Showing that we're making progress isn't as much of a problem - similar to what you stated, the fixes themselves target large enough value that it's measurable at volume for sure, and even in testing.

The main issue is "degradations" -> catching any check-ins that can degrade performance. These are usually small individually (lets say, low double digit MS) within the variance noise), but add up over time, and by the time the degradation is really measurable, its complicated tracking down the root cause. Hopefully I described that in a way that makes sense?

Any suggestions welcome.

(Edit: downvoted too much and replies are throttled again) ----@lostdog Thanks for the detail! will definitely take this to eng team for process discussion.

1 comments

I work in an area where high variance is very expected and unavoidable. Here's what we do:

In your PR, you link to the tool showing the performance diff of your PR. The tool shows the absolute and relative differences of performance from the base version of code. It also tracks the variance of each metric over time, so it can kind of guess which metrics have degraded, though this doesn't work consistently. The tool tries to highlight the likely degraded metrics so the engineer can better understand what went wrong.

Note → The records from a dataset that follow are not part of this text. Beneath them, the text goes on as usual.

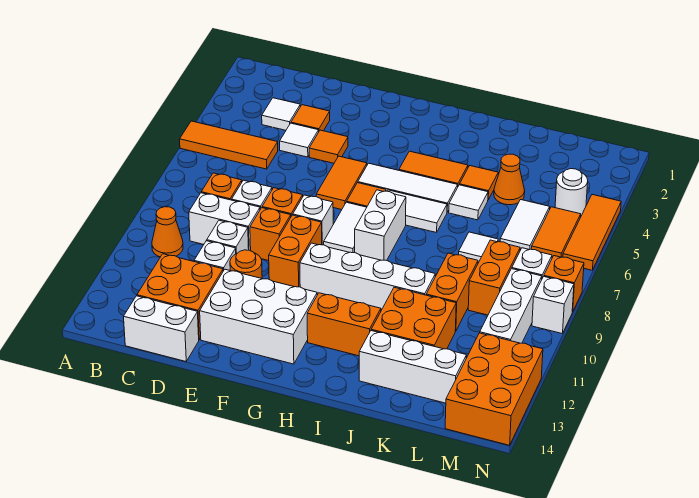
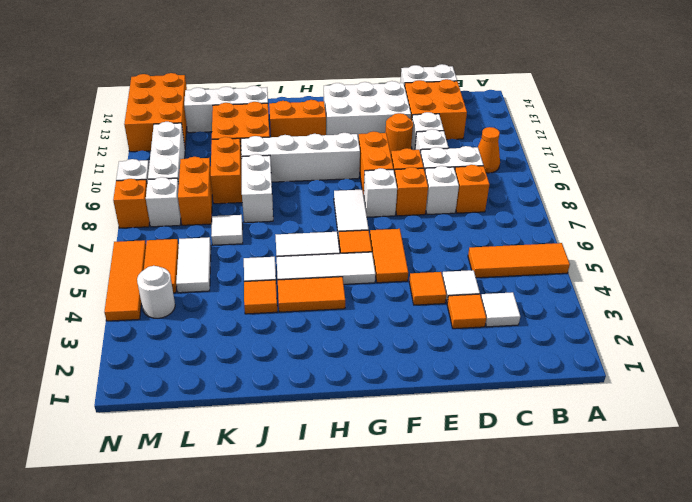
white 1x2 brick [355,190,406,260] -> white 1x2 brick moved to [242,154,273,223]
orange 1x1 cone [494,154,525,205] -> none

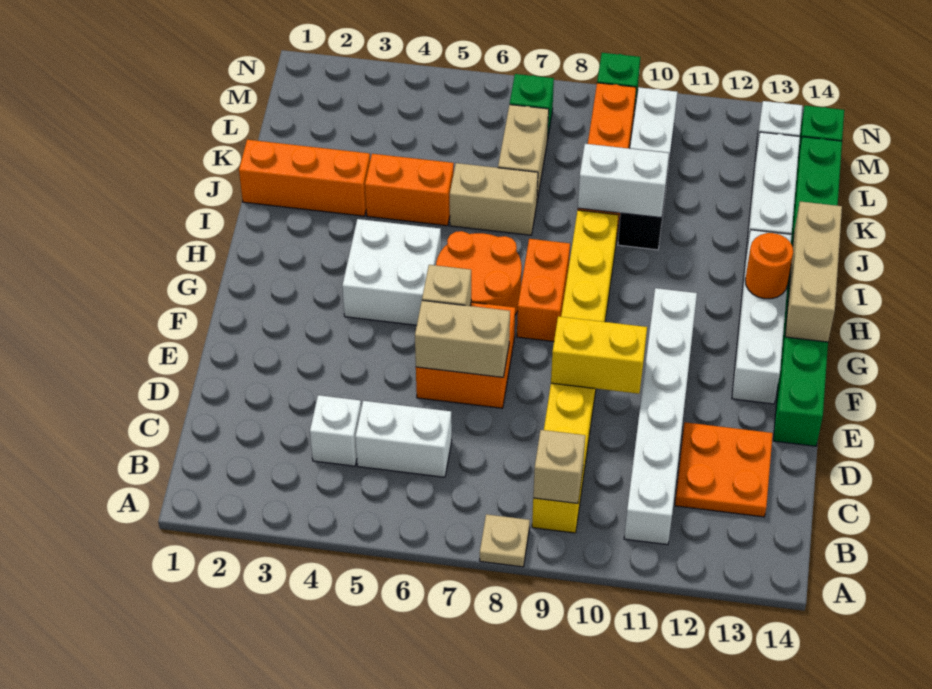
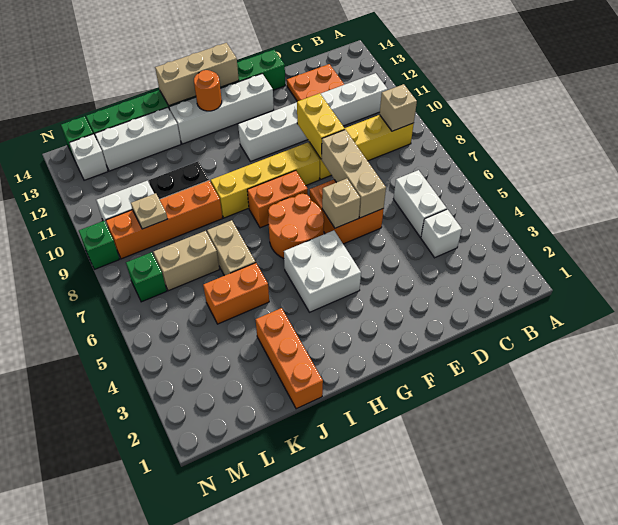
tan 1x1 plate [480,514,530,567] -> tan 1x1 plate moved to [131,193,167,229]
tan 1x2 brick [415,300,510,378] -> tan 1x3 brick [322,130,386,218]
orange 1x2 brick [365,154,454,226] -> orange 1x2 brick turned to [203,263,269,324]
white 1x2 brick [578,144,669,218] -> none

If the metrics are better, great! Merge it! If they are worse, the key is to discuss them (quickly in Slack), and decide if they are just from the variance, a necessary performance degradation, or a problem in the code. Typically it's straightforward: the decreased metrics either are unrelated to the change or they are worth looking into.

The key here is not to make the system too rigid. Good code changes cannot be slowed down. Performance issues need to be caught. The approvers need to be fast, and to mostly trust the engineers to care enough to notice and fix the issues themselves.

We also check the performance diffs weekly to catch hidden regressions.

IF YOUR ORGANIZATION DOES NOT VALUE AND REWARD PERFORMANCE IMPROVEMENTS, NONE OF THIS WILL WORK. Your engineers will see the real incentive system, and resist performance improvements. Personally, I don't believe that Atlassian cares at all about performance, otherwise it never would have gotten this bad. Engineers love making things faster, and if they've stopped optimizing performance it's usually because the company discourages it.